## Available data
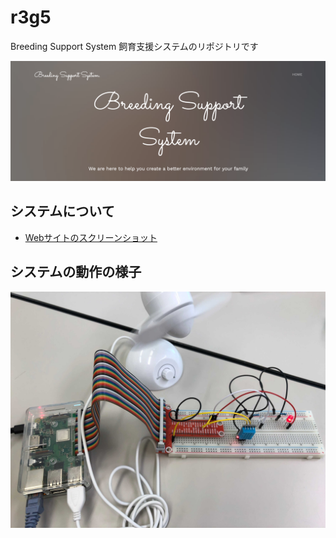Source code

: # r3g5
Breeding Support System 飼育支援システムのリポジトリです

[![](doc/Website/title.png)](doc/Website/README.md)

## システムについて
* [Webサイトのスクリーンショット](doc/Website/README.md)

## システムの動作の様子
![](doc/raspi.jpg)

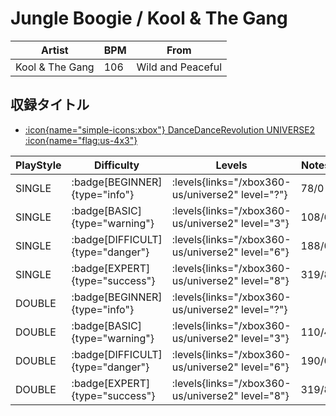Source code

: # Jungle Boogie / Kool & The Gang

|Artist|BPM|From|
|------|---|----|
|Kool & The Gang|106|Wild and Peaceful|

## 収録タイトル

- [:icon{name="simple-icons:xbox"} DanceDanceRevolution UNIVERSE2 :icon{name="flag:us-4x3"}](/xbox360-us/universe2)

|PlayStyle|Difficulty|Levels|Notes|Movie|
|---------|----------|------|-----|-----|
|SINGLE| :badge[BEGINNER]{type="info"}| :levels{links="/xbox360-us/universe2" level="?"}|78/0||
|SINGLE| :badge[BASIC]{type="warning"}| :levels{links="/xbox360-us/universe2" level="3"}|108/6||
|SINGLE| :badge[DIFFICULT]{type="danger"}| :levels{links="/xbox360-us/universe2" level="6"}|188/0||
|SINGLE| :badge[EXPERT]{type="success"}| :levels{links="/xbox360-us/universe2" level="8"}|319/8||
|DOUBLE| :badge[BEGINNER]{type="info"}| :levels{links="/xbox360-us/universe2" level="?"}|||
|DOUBLE| :badge[BASIC]{type="warning"}| :levels{links="/xbox360-us/universe2" level="3"}|110/4||
|DOUBLE| :badge[DIFFICULT]{type="danger"}| :levels{links="/xbox360-us/universe2" level="6"}|190/0||
|DOUBLE| :badge[EXPERT]{type="success"}| :levels{links="/xbox360-us/universe2" level="8"}|319/8||
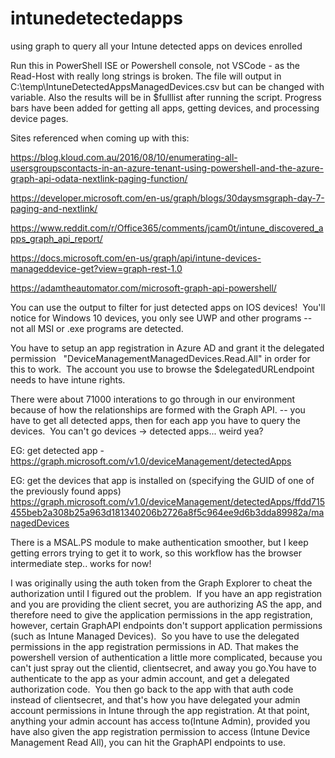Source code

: # intunedetectedapps
using graph to query all your Intune detected apps on devices enrolled

Run this in PowerShell ISE or Powershell console, not VSCode - as the Read-Host with really long strings is broken.  The file will output in C:\temp\IntuneDetectedAppsManagedDevices.csv but can be changed with variable. Also the results will be in $fulllist after running the script.  Progress bars have been added for getting all apps, getting devices, and processing device pages.

Sites referenced when coming up with this:

https://blog.kloud.com.au/2016/08/10/enumerating-all-usersgroupscontacts-in-an-azure-tenant-using-powershell-and-the-azure-graph-api-odata-nextlink-paging-function/

https://developer.microsoft.com/en-us/graph/blogs/30daysmsgraph-day-7-paging-and-nextlink/

https://www.reddit.com/r/Office365/comments/jcam0t/intune_discovered_apps_graph_api_report/

https://docs.microsoft.com/en-us/graph/api/intune-devices-manageddevice-get?view=graph-rest-1.0

https://adamtheautomator.com/microsoft-graph-api-powershell/

You can use the output to filter for just detected apps on IOS devices!  You'll notice for Windows 10 devices, you only see UWP and other programs -- not all MSI or .exe programs are detected.

You have to setup an app registration in Azure AD and grant it the delegated permission   "DeviceManagementManagedDevices.Read.All" in order for this to work.  The account you use to browse the $delegatedURLendpoint needs to have intune rights.


There were about 71000 interations to go through in our environment because of how the relationships are formed with the Graph API. -- you have to get all detected apps, then for each app you have to query the devices.  You can't go devices -> detected apps... weird yea?

EG: get detected app -https://graph.microsoft.com/v1.0/deviceManagement/detectedApps

EG: get the devices that app is installed on (specifying the GUID of one of the previously found apps) https://graph.microsoft.com/v1.0/deviceManagement/detectedApps/ffdd715455beb2a308b25a963d181340206b2726a8f5c964ee9d6b3dda89982a/managedDevices


There is a MSAL.PS module to make authentication smoother, but I keep getting errors trying to get it to work, so this workflow has the browser intermediate step.. works for now!

I was originally using the auth token from the Graph Explorer to cheat the authorization until I figured out the problem.  If you have an app registration and you are providing the client secret, you are authorizing AS the app, and therefore need to give the application permissions in the app registration, however, certain GraphAPI endpoints don't support application permissions (such as Intune Managed Devices).  So you have to use the delegated permissions in the app registration permissions in AD.
That makes the powershell version of authentication a little more complicated, because you can't just spray out the clientid, clientsecret, and away you go.You have to authenticate to the app as your admin account, and get a delegated authorization code.  You then go back to the app with that auth code instead of clientsecret, and that's how you have delegated your admin account permissions in Intune through the app registration.
At that point, anything your admin account has access to(Intune Admin), provided you have also given the app registration permission to access (Intune Device Management Read All), you can hit the GraphAPI endpoints to use.


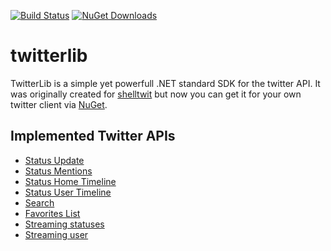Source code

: [![Build Status](https://dev.azure.com/sebagomez/twitterlib/_apis/build/status/sebagomez.twitterlib?branchName=master)](https://dev.azure.com/sebagomez/twitterlib/_build/latest?definitionId=12&branchName=master)
[![NuGet Downloads](https://img.shields.io/nuget/dt/Sebagomez.TwitterLib.svg?label=NuGet%20downloads)](https://www.nuget.org/packages/Sebagomez.TwitterLib/)

# twitterlib
TwitterLib is a simple yet powerfull .NET standard SDK for the twitter API. It was originally created for [shelltwit](https://github.com/sebagomez/shelltwit) but now you can get it for your own twitter client via [NuGet](https://www.nuget.org/packages/Sebagomez.TwitterLib/).

## Implemented Twitter APIs

- [Status Update](https://dev.twitter.com/rest/reference/post/statuses/update)
- [Status Mentions](https://dev.twitter.com/rest/reference/get/statuses/mentions_timeline)
- [Status Home Timeline](https://dev.twitter.com/rest/reference/get/statuses/home_timeline)
- [Status User Timeline](https://dev.twitter.com/rest/reference/get/statuses/user_timeline)
- [Search](https://dev.twitter.com/rest/public/search)
- [Favorites List](https://dev.twitter.com/rest/reference/get/favorites/list)
- [Streaming statuses](https://dev.twitter.com/streaming/reference/post/statuses/filter)
- [Streaming user](https://dev.twitter.com/streaming/userstreams)
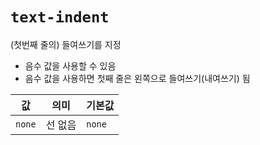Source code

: # `text-indent`

(첫번째 줄의) 들여쓰기를 지정

- 음수 값을 사용할 수 있음
- 음수 값을 사용하면 첫째 줄은 왼쪽으로 들여쓰기(내여쓰기) 됨

| 값     | 의미    | 기본값 |
| ------ | ------- | ------ |
| `none` | 선 없음 | `none` |
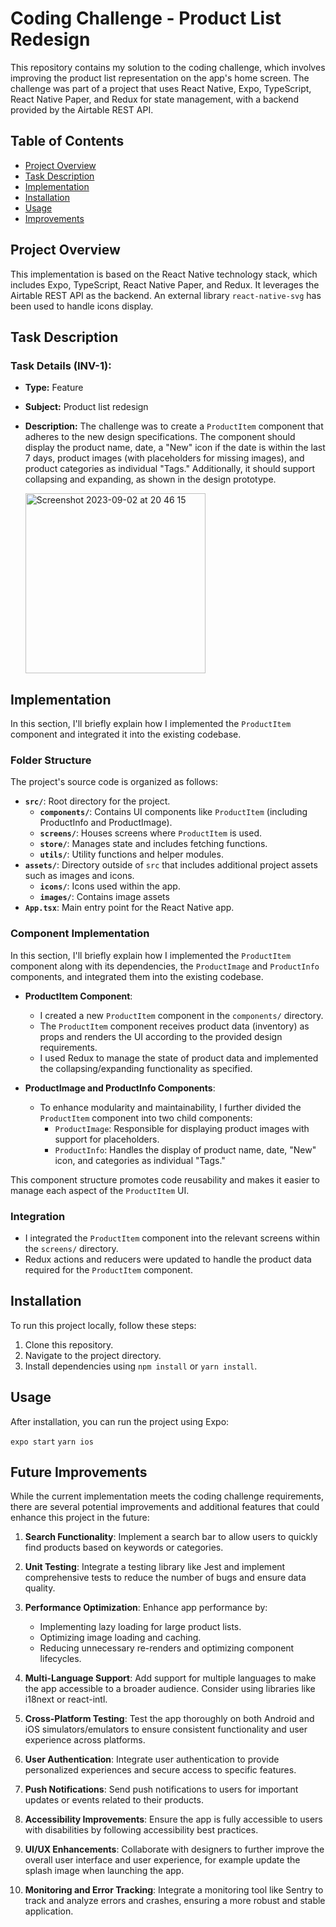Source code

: # Coding Challenge - Product List Redesign

This repository contains my solution to the coding challenge, which involves improving the product list representation on the app's home screen. The challenge was part of a project that uses React Native, Expo, TypeScript, React Native Paper, and Redux for state management, with a backend provided by the Airtable REST API.

## Table of Contents

- [Project Overview](#project-overview)
- [Task Description](#task-description)
- [Implementation](#implementation)
- [Installation](#installation)
- [Usage](#usage)
- [Improvements](#improvements)

## Project Overview

This implementation is based on the React Native technology stack, which includes Expo, TypeScript, React Native Paper, and Redux. It leverages the Airtable REST API as the backend. An external library `react-native-svg` has been used to handle icons display.

## Task Description

### Task Details (INV-1):

- **Type:** Feature
- **Subject:** Product list redesign
- **Description:** The challenge was to create a `ProductItem` component that adheres to the new design specifications. The component should display the product name, date, a "New" icon if the date is within the last 7 days, product images (with placeholders for missing images), and product categories as individual "Tags." Additionally, it should support collapsing and expanding, as shown in the design prototype.

  <img width="288" alt="Screenshot 2023-09-02 at 20 46 15" src="https://github.com/hbonnaffoux/coding-challenge-scan-app/assets/75268780/d14e3c69-5be1-4d39-ac6a-787c38d426a0">


## Implementation

In this section, I'll briefly explain how I implemented the `ProductItem` component and integrated it into the existing codebase.

### Folder Structure

The project's source code is organized as follows:

- **`src/`**: Root directory for the project.
  - **`components/`**: Contains UI components like `ProductItem` (including ProductInfo and ProductImage).
  - **`screens/`**: Houses screens where `ProductItem` is used.
  - **`store/`**: Manages state and includes fetching functions.
  - **`utils/`**: Utility functions and helper modules.
- **`assets/`**: Directory outside of `src` that includes additional project assets such as images and icons.
  - **`icons/`**: Icons used within the app.
  - **`images/`**: Contains image assets
- **`App.tsx`**: Main entry point for the React Native app.

### Component Implementation

In this section, I'll briefly explain how I implemented the `ProductItem` component along with its dependencies, the `ProductImage` and `ProductInfo` components, and integrated them into the existing codebase.

- **ProductItem Component**:

  - I created a new `ProductItem` component in the `components/` directory.
  - The `ProductItem` component receives product data (inventory) as props and renders the UI according to the provided design requirements.
  - I used Redux to manage the state of product data and implemented the collapsing/expanding functionality as specified.

- **ProductImage and ProductInfo Components**:
  - To enhance modularity and maintainability, I further divided the `ProductItem` component into two child components:
    - `ProductImage`: Responsible for displaying product images with support for placeholders.
    - `ProductInfo`: Handles the display of product name, date, "New" icon, and categories as individual "Tags."

This component structure promotes code reusability and makes it easier to manage each aspect of the `ProductItem` UI.

### Integration

- I integrated the `ProductItem` component into the relevant screens within the `screens/` directory.
- Redux actions and reducers were updated to handle the product data required for the `ProductItem` component.

## Installation

To run this project locally, follow these steps:

1. Clone this repository.
2. Navigate to the project directory.
3. Install dependencies using `npm install` or `yarn install`.

## Usage

After installation, you can run the project using Expo:

`expo start`
`yarn ios`

## Future Improvements

While the current implementation meets the coding challenge requirements, there are several potential improvements and additional features that could enhance this project in the future:

1. **Search Functionality**: Implement a search bar to allow users to quickly find products based on keywords or categories.

2. **Unit Testing**: Integrate a testing library like Jest and implement comprehensive tests to reduce the number of bugs and ensure data quality.

3. **Performance Optimization**: Enhance app performance by:

   - Implementing lazy loading for large product lists.
   - Optimizing image loading and caching.
   - Reducing unnecessary re-renders and optimizing component lifecycles.

4. **Multi-Language Support**: Add support for multiple languages to make the app accessible to a broader audience. Consider using libraries like i18next or react-intl.

5. **Cross-Platform Testing**: Test the app thoroughly on both Android and iOS simulators/emulators to ensure consistent functionality and user experience across platforms.

6. **User Authentication**: Integrate user authentication to provide personalized experiences and secure access to specific features.

7. **Push Notifications**: Send push notifications to users for important updates or events related to their products.

8. **Accessibility Improvements**: Ensure the app is fully accessible to users with disabilities by following accessibility best practices.

9. **UI/UX Enhancements**: Collaborate with designers to further improve the overall user interface and user experience, for example update the splash image when launching the app.

10. **Monitoring and Error Tracking**: Integrate a monitoring tool like Sentry to track and analyze errors and crashes, ensuring a more robust and stable application.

## Your instructions
Among the lines above, the one with "- [Status User" opens the part to repeat and the one with "- **Subject:** Product list redesign" closes it; repeat only that part exactly, with no pictures.

## Written answer
- [Status User Timeline](https://dev.twitter.com/rest/reference/get/statuses/user_timeline)
- [Search](https://dev.twitter.com/rest/public/search)
- [Favorites List](https://dev.twitter.com/rest/reference/get/favorites/list)
- [Streaming statuses](https://dev.twitter.com/streaming/reference/post/statuses/filter)
- [Streaming user](https://dev.twitter.com/streaming/userstreams)
Source code

: # `text-indent`

(첫번째 줄의) 들여쓰기를 지정

- 음수 값을 사용할 수 있음
- 음수 값을 사용하면 첫째 줄은 왼쪽으로 들여쓰기(내여쓰기) 됨

| 값     | 의미    | 기본값 |
| ------ | ------- | ------ |
| `none` | 선 없음 | `none` |
Source code

: # Coding Challenge - Product List Redesign

This repository contains my solution to the coding challenge, which involves improving the product list representation on the app's home screen. The challenge was part of a project that uses React Native, Expo, TypeScript, React Native Paper, and Redux for state management, with a backend provided by the Airtable REST API.

## Table of Contents

- [Project Overview](#project-overview)
- [Task Description](#task-description)
- [Implementation](#implementation)
- [Installation](#installation)
- [Usage](#usage)
- [Improvements](#improvements)

## Project Overview

This implementation is based on the React Native technology stack, which includes Expo, TypeScript, React Native Paper, and Redux. It leverages the Airtable REST API as the backend. An external library `react-native-svg` has been used to handle icons display.

## Task Description

### Task Details (INV-1):

- **Type:** Feature
- **Subject:** Product list redesign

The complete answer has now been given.